* Work request *
Quote the whole listing word for word. Do not include the pictures.

* Data *
_ _ _
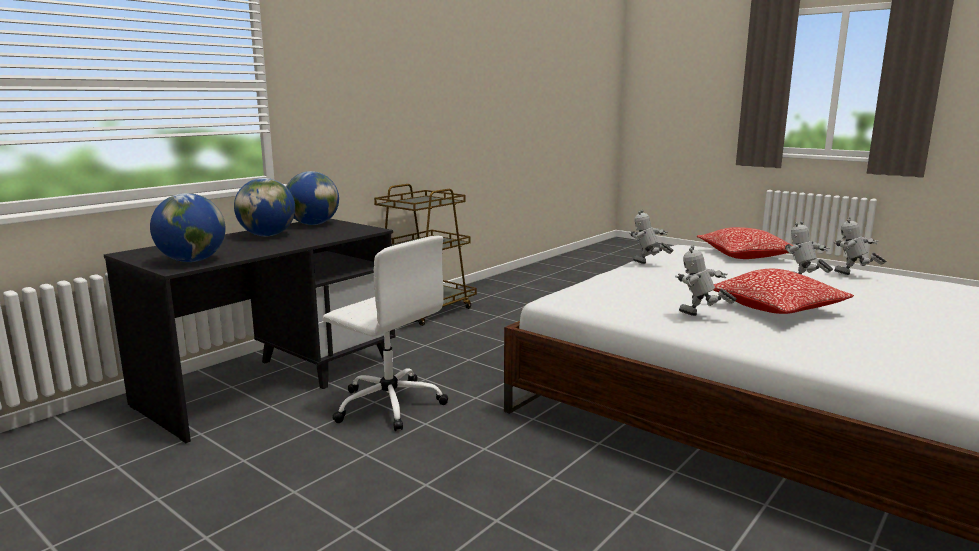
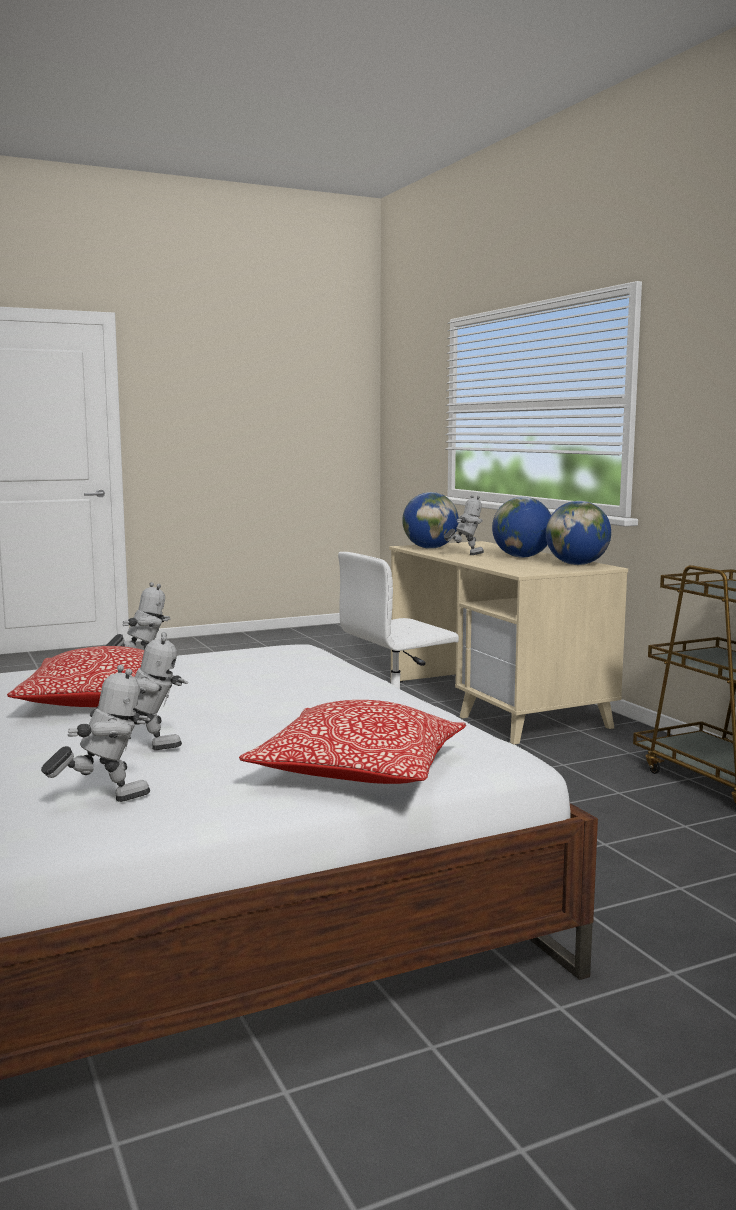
camera: 115 degrees right, 5 degrees down
(273, 381) = (496, 704): black desk -> beige desk
(647, 264) = (385, 700): toy robot -> toy robot (465, 555)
_ _ _
* Response *
camera: 115 degrees right, 5 degrees down
(273, 381) = (496, 704): black desk -> beige desk
(647, 264) = (385, 700): toy robot -> toy robot (465, 555)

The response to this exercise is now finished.